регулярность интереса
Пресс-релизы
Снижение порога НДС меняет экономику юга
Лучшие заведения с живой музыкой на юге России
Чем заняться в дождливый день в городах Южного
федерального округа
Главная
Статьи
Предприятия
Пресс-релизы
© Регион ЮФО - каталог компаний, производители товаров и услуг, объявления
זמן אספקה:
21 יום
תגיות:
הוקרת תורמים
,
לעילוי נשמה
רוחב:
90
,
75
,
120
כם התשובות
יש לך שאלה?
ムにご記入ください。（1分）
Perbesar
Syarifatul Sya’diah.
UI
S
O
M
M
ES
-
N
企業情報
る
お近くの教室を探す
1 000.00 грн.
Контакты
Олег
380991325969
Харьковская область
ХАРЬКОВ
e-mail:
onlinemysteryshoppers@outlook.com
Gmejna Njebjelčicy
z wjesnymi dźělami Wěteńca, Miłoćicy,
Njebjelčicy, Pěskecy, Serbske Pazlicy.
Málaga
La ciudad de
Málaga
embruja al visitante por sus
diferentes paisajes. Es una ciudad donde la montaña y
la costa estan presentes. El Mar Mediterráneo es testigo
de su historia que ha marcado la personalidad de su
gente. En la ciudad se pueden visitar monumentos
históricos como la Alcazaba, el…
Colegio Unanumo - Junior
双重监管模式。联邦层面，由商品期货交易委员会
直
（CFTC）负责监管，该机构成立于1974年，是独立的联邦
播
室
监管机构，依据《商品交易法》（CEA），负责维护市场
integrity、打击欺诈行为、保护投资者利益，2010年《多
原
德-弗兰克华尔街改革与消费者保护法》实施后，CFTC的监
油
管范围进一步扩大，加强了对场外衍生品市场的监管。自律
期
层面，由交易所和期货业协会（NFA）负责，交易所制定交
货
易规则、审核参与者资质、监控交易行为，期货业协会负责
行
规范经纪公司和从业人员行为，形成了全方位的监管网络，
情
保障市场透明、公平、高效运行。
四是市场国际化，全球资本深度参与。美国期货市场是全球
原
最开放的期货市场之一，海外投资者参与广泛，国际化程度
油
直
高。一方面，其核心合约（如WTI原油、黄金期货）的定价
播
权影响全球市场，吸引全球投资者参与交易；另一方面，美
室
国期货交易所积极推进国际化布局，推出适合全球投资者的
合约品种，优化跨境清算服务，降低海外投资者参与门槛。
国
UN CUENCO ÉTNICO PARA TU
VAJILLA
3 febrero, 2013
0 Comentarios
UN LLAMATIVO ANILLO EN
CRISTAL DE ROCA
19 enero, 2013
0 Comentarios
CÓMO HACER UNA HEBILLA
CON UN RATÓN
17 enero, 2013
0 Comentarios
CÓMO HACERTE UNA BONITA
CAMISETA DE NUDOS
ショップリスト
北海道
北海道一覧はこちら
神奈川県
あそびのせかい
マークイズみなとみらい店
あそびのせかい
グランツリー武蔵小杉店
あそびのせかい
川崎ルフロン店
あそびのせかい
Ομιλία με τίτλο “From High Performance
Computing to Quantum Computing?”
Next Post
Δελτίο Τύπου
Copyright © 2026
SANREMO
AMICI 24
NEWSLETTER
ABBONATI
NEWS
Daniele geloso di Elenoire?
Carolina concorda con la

++++++++++

» **What you are asked to do**
Output every line of the listing above as a JSON list of strings, one string per line, with blank lines omitted.

» **Exercise output**
[
  "регулярность интереса",
  "Пресс-релизы",
  "Снижение порога НДС меняет экономику юга",
  "Лучшие заведения с живой музыкой на юге России",
  "Чем заняться в дождливый день в городах Южного",
  "федерального округа",
  "Главная",
  "Статьи",
  "Предприятия",
  "Пресс-релизы",
  "© Регион ЮФО - каталог компаний, производители товаров и услуг, объявления",
  "זמן אספקה:",
  "21 יום",
  "תגיות:",
  "הוקרת תורמים",
  ",",
  "לעילוי נשמה",
  "רוחב:",
  "90",
  ",",
  "75",
  ",",
  "120",
  "כם התשובות",
  "יש לך שאלה?",
  "ムにご記入ください。（1分）",
  "Perbesar",
  "Syarifatul Sya’diah.",
  "UI",
  "S",
  "O",
  "M",
  "M",
  "ES",
  "-",
  "N",
  "企業情報",
  "る",
  "お近くの教室を探す",
  "1 000.00 грн.",
  "Контакты",
  "Олег",
  "380991325969",
  "Харьковская область",
  "ХАРЬКОВ",
  "e-mail:",
  "onlinemysteryshoppers@outlook.com",
  "Gmejna Njebjelčicy",
  "z wjesnymi dźělami Wěteńca, Miłoćicy,",
  "Njebjelčicy, Pěskecy, Serbske Pazlicy.",
  "Málaga",
  "La ciudad de",
  "Málaga",
  "embruja al visitante por sus",
  "diferentes paisajes. Es una ciudad donde la montaña y",
  "la costa estan presentes. El Mar Mediterráneo es testigo",
  "de su historia que ha marcado la personalidad de su",
  "gente. En la ciudad se pueden visitar monumentos",
  "históricos como la Alcazaba, el…",
  "Colegio Unanumo - Junior",
  "双重监管模式。联邦层面，由商品期货交易委员会",
  "直",
  "（CFTC）负责监管，该机构成立于1974年，是独立的联邦",
  "播",
  "室",
  "监管机构，依据《商品交易法》（CEA），负责维护市场",
  "integrity、打击欺诈行为、保护投资者利益，2010年《多",
  "原",
  "德-弗兰克华尔街改革与消费者保护法》实施后，CFTC的监",
  "油",
  "管范围进一步扩大，加强了对场外衍生品市场的监管。自律",
  "期",
  "层面，由交易所和期货业协会（NFA）负责，交易所制定交",
  "货",
  "易规则、审核参与者资质、监控交易行为，期货业协会负责",
  "行",
  "规范经纪公司和从业人员行为，形成了全方位的监管网络，",
  "情",
  "保障市场透明、公平、高效运行。",
  "四是市场国际化，全球资本深度参与。美国期货市场是全球",
  "原",
  "最开放的期货市场之一，海外投资者参与广泛，国际化程度",
  "油",
  "直",
  "高。一方面，其核心合约（如WTI原油、黄金期货）的定价",
  "播",
  "权影响全球市场，吸引全球投资者参与交易；另一方面，美",
  "室",
  "国期货交易所积极推进国际化布局，推出适合全球投资者的",
  "合约品种，优化跨境清算服务，降低海外投资者参与门槛。",
  "国",
  "UN CUENCO ÉTNICO PARA TU",
  "VAJILLA",
  "3 febrero, 2013",
  "0 Comentarios",
  "UN LLAMATIVO ANILLO EN",
  "CRISTAL DE ROCA",
  "19 enero, 2013",
  "0 Comentarios",
  "CÓMO HACER UNA HEBILLA",
  "CON UN RATÓN",
  "17 enero, 2013",
  "0 Comentarios",
  "CÓMO HACERTE UNA BONITA",
  "CAMISETA DE NUDOS",
  "ショップリスト",
  "北海道",
  "北海道一覧はこちら",
  "神奈川県",
  "あそびのせかい",
  "マークイズみなとみらい店",
  "あそびのせかい",
  "グランツリー武蔵小杉店",
  "あそびのせかい",
  "川崎ルフロン店",
  "あそびのせかい",
  "Ομιλία με τίτλο “From High Performance",
  "Computing to Quantum Computing?”",
  "Next Post",
  "Δελτίο Τύπου",
  "Copyright © 2026",
  "SANREMO",
  "AMICI 24",
  "NEWSLETTER",
  "ABBONATI",
  "NEWS",
  "Daniele geloso di Elenoire?",
  "Carolina concorda con la"
]